Audio Syncing An Old Cassette Tape


Recommended Posts

This question may amuse some old timers like me.  About 35 years ago I had a microphone, a guitar, a Sequential Circuits keyboard, an old version of Cakewalk I bought on discs in a big box, and a Fostex 4-Track tape recorder.  For those who aren't familiar with that clever piece of technology, as shown in the photo below, you could put a cassette tape into the machine and you could record the 4 tracks all in the same direction.  Normally a cassette tape recorded and played in 2 tracks, but you could flip  it and use the 2 tracks on the other side going in the other direction.

So I recorded my demos back in the 80s and 90s this way.  I am modernizing some of the demos in my new Cakewalk by Bandlab using some old Cakewalk files I've kept for 30+ years.  I want to have my old demos to compare as I work.  But I can't find a few in their 2 track form when I mixed them down.  However, I still have them in their 4 track form.  When I copied my tapes into my computer the machine was only a 2 track machine so I have 2 files for each demo, one forward, one reverse.

I opened them in Cakewalk and it did a great job of flipping the reverse track.  But when I line up the 2 tracks as shown below (they are tracks 3 and 4) then ends of the song are off by about 1 second.  This is because the old tape player mechanism is not perfect and the tape runs at a slightly different speed depending on how much of the tape was wound on the spool.

So I know there is a way to stretch the shorter track a little and line it up.  I think it's probably a little tricky to do that.  Can anyone suggest any tips for getting the tapes aligned as closely as possible?  This doesn't have to be perfect because they are only for me to compare to the new demos, but I plan to keep them and maybe even make a collection of my original demos, so I'd like to do as good as I can with limited time and expense.

Cakewalk1.jpg

Cakewalk2.jpg

Edited by DallasSteve
  • Like 1
Link to comment
Share on other sites

If it's a constant rate, as you said you could stretch the short tracks out to the correct length, but I'd suspect it wouldn't be - tape (especially old tape) will likely be speeding up and slowing down over the duration of the song.

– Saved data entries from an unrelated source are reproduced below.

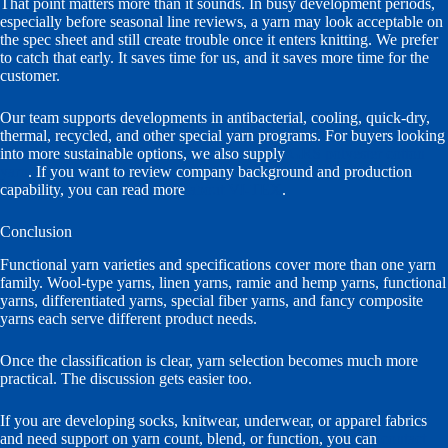
That point matters more than it sounds. In busy development periods,
especially before seasonal line reviews, a yarn may look acceptable on
the spec sheet and still create trouble once it enters knitting. We prefer
to catch that early. It saves time for us, and it saves more time for the
customer.
Our team supports developments in antibacterial, cooling, quick-dry,
thermal, recycled, and other special yarn programs. For buyers looking
into more sustainable options, we also supply
GRS polyester cotton
yarn
. If you want to review company background and production
capability, you can read more
about VI-TEX
.
Conclusion
Functional yarn varieties and specifications cover more than one yarn
family. Wool-type yarns, linen yarns, ramie and hemp yarns, functional
yarns, differentiated yarns, special fiber yarns, and fancy composite
yarns each serve different product needs.
Once the classification is clear, yarn selection becomes much more
practical. The discussion gets easier too.
If you are developing socks, knitwear, underwear, or apparel fabrics
and need support on yarn count, blend, or function, you can
contact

That also means the pitch will be doing the same too.

If you really wanted the challenge and didn't mind the pitch issues, you could use AudioSnap and manually drop a transient marker at the start of each bar on each set of 2 tracks and then stretch them out progressively to match.

My advice is to look for a cheap second hand 4-track machine and use that. You'd save more money's worth in time for what it'd cost for the 4-track and get FAR superior results.

  • Like 1
  • Great Idea 2
Link to comment
Share on other sites

13 hours ago, Lord Tim said:

If it's a constant rate, as you said you could stretch the short tracks out to the correct length, but I'd suspect it wouldn't be - tape (especially old tape) will likely be speeding up and slowing down over the duration of the song. That also means the pitch will be doing the same too.

If you really wanted the challenge and didn't mind the pitch issues, you could use AudioSnap and manually drop a transient marker at the start of each bar on each set of 2 tracks and then stretch them out progressively to match.

My advice is to look for a cheap second hand 4-track machine and use that. You'd save more money's worth in time for what it'd cost for the 4-track and get FAR superior results.

Good points.  The 4-track machine would solve the mismatch of tape speed.  I gave this a try yesterday and it worked good enough for what I'm doing.  I set Audio Snap for the track and then I dragged the end of the shorter track to match the longer track.  That came out pretty close but there was some variation of the tracks in the middle.  I didn't try to adjust transient markers at each bar.  I'm not sure what Audio Snap does in terms of stretching, but it seemed to work.  I think the other variations were due to the natural tape differences.  It's probably not worth me buying an old machine for this project.

Link to comment
Share on other sites

It's more so the more-granular approach to stretching it out - if you're only adjusting the time of small sections rather the song as a whole, that lets you get in and fix the timing fluctuations a little better as they happen. But yeah, it's never really going to be as good as dumping all of the tracks into CbB at once.

  • Like 1
Link to comment
Share on other sites

Please sign in to comment

You will be able to leave a comment after signing in



Sign In Now
×
×
  • Create New...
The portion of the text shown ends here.